60% of 2021 bookings since May are new, not FCC-related
The booked position for 2021 is 'trending well' and 'within historical ranges.'
For the booking period since the company's last business update on May 10, approximately 60% of the 2021 bookings are new and the rest are due to the redemption of future cruise credits and the 'Lift & Shift' program. Pricing for 2021 bookings is relatively flat year over year when including the negative yield impact of bookings made with FCCs; it is slightly up year over year when excluding them.
About half of those on canceled sailings seek refunds
As of June 30, the company had $1.8bn in customer deposits, with approximately $300m corresponding to fourth quarter 2020 sailings. Approximately 48% of the those booked on canceled sailings have requested cash refunds.
Q2 impairment charge, partly related to Pullmantur
Royal Caribbean's second quarter adjusted net loss of $1.3bn, or $6.13 per share, compared to the year-ago profit of $532.7m, or $2.54 per share. The consensus expectation had been for a loss of $4.82 per share.
US GAAP net loss was $1.6bn, or $7.83 per share, compared to Q2 2019's US GAAP profit of $472.8m, or $2.25 per share. The 2020 results include a non-cash asset impairment loss of $156.5m.
CFO Jason Liberty attributed part of the impairment charge to Pullmantur, which is undergoing reorganization, part to ships that may not be able to recover their asset value with their years left in service and some related to RCL-financed ship sales to other joint ventures.

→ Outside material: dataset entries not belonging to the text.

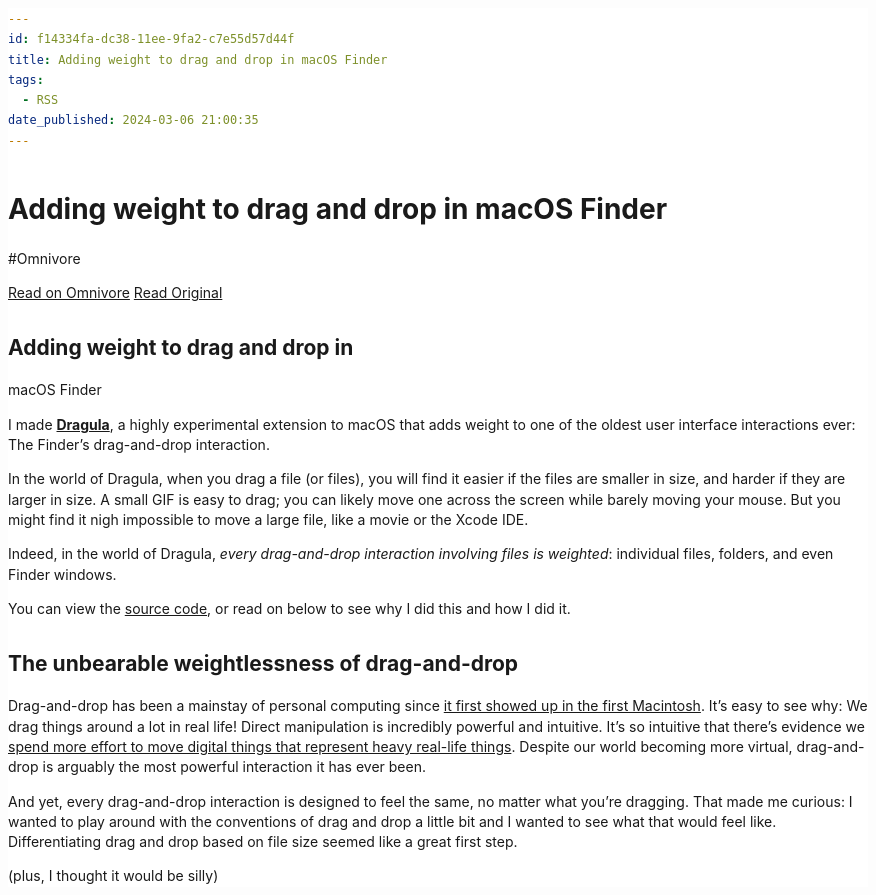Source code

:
 ```yaml
---
id: f14334fa-dc38-11ee-9fa2-c7e55d57d44f
title: Adding weight to drag and drop in macOS Finder
tags:
  - RSS
date_published: 2024-03-06 21:00:35
---
```


# Adding weight to drag and drop in macOS Finder
#Omnivore

[Read on Omnivore](https://omnivore.app/me/adding-weight-to-drag-and-drop-in-mac-os-finder-18e171d03dc)
[Read Original](https://www.pbt.dev/blog/dragula/)



## Adding weight to drag and drop in  
 macOS Finder

 I made **[Dragula](https:&#x2F;&#x2F;github.com&#x2F;pbt&#x2F;dragula)**, a highly experimental extension to macOS that adds weight to one of the oldest user interface interactions ever: The Finder’s drag-and-drop interaction.

In the world of Dragula, when you drag a file (or files), you will find it easier if the files are smaller in size, and harder if they are larger in size. A small GIF is easy to drag; you can likely move one across the screen while barely moving your mouse. But you might find it nigh impossible to move a large file, like a movie or the Xcode IDE. 

Indeed, in the world of Dragula, _every drag-and-drop interaction involving files is weighted_: individual files, folders, and even Finder windows.

You can view the [source code](https:&#x2F;&#x2F;github.com&#x2F;pbt&#x2F;dragula), or read on below to see why I did this and how I did it.

## The unbearable weightlessness of drag-and-drop

Drag-and-drop has been a mainstay of personal computing since [it first showed up in the first Macintosh](https:&#x2F;&#x2F;folklore.org&#x2F;A%5FFloppy%5Fnamed%5Flsadkfjalhkjh.html?sort&#x3D;date?sort&#x3D;date). It’s easy to see why: We drag things around a lot in real life! Direct manipulation is incredibly powerful and intuitive. It’s so intuitive that there’s evidence we [spend more effort to move digital things that represent heavy real-life things](https:&#x2F;&#x2F;dl.acm.org&#x2F;doi&#x2F;10.1145&#x2F;2460625.2460650). Despite our world becoming more virtual, drag-and-drop is arguably the most powerful interaction it has ever been.

And yet, every drag-and-drop interaction is designed to feel the same, no matter what you’re dragging. That made me curious: I wanted to play around with the conventions of drag and drop a little bit and I wanted to see what that would feel like. Differentiating drag and drop based on file size seemed like a great first step.

(plus, I thought it would be silly)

Total revenues were just under $176m, down from $2.8bn a year ago.
'The COVID-19 pandemic is posing an unprecedented challenge to our industry and society. Our teams are working tirelessly to return to service soonest and doing so by developing new health and safety protocols to protect the well-being of our guests, crew and destinations we visit,' Royal Caribbean Chairman and CEO Richard Fain said.
Recent liquidity-boosting measures
Recent liquidity-boosting efforts include issuing $1bn of priority guaranteed notes and $1.15bn of convertible notes; issuing £300m of commercial paper in the UK, providing over $370m of additional liquidity; and completing a $0.9bn 12-month debt amortization holiday from all export-credit backed facilities.
In addition, RCL amended over $11bn of commercial bank and export credit facilities to provide covenant waivers through Q4 2021 and further reduced operating expenses due to the fleet layup measures and actions to decrease sales, marketing and administrative expenses.
As well, Royal Caribbean has $11.3bn of committed credit facilities that are available to fund ship deliveries originally planned through 2025.
Monthly cash burn $250m-$290m
The company estimates its cash burn to average approximately $250m to $290m per month — up from the $250m to $275m range foreseen in May — during a prolonged suspension of operations. This includes interest expenses — including the increases driven by the latest capital raises, ongoing ship operating expenses, administrative expenses, hedging costs and expected necessary capital expenditures (net of committed financings in the case of newbuilds). It excludes cash refunds of customer deposits, commissions, debt obligations and cash inflows from new and existing bookings.
Royal Caribbean is considering ways to reduce this average monthly cash burn under a further prolonged out-of-service scenario and during restart of operations.
$4.1bn in liquidity
At June 30, the company had liquidity of approximately $4.1bn, all in the form of cash and cash equivalents. Scheduled debt maturities for the remainder of 2020 and 2021 are $0.3bn and $1.3bn, respectively.
The expected capital expenditures for the remainder of 2020 and 2021 are $0.6bn and $1.8bn, respectively. These are mostly related to newbuild projects.
(In notes today, analyst Sharon Zackfia of William Blair estimated that, assuming no additional capital raises, RCL has nine to 12 months of liquidity in a zero-revenue environment, while Wells Fargo Securities' Tim Conder sees approximately 15 months.)
Ship delivery delays
Coronavirus has impacted shipyard operations and will result in delivery delays for newbuilds. Royal Caribbean expects only three of the five ships originally scheduled for delivery between July 2020 and December 2021 will be handed over within the remaining time frame. Two of these are Silver Moon (originally scheduled for delivery last month) and Silver Dawn (planned for autumn 2021), with capacity lower than 600 berths.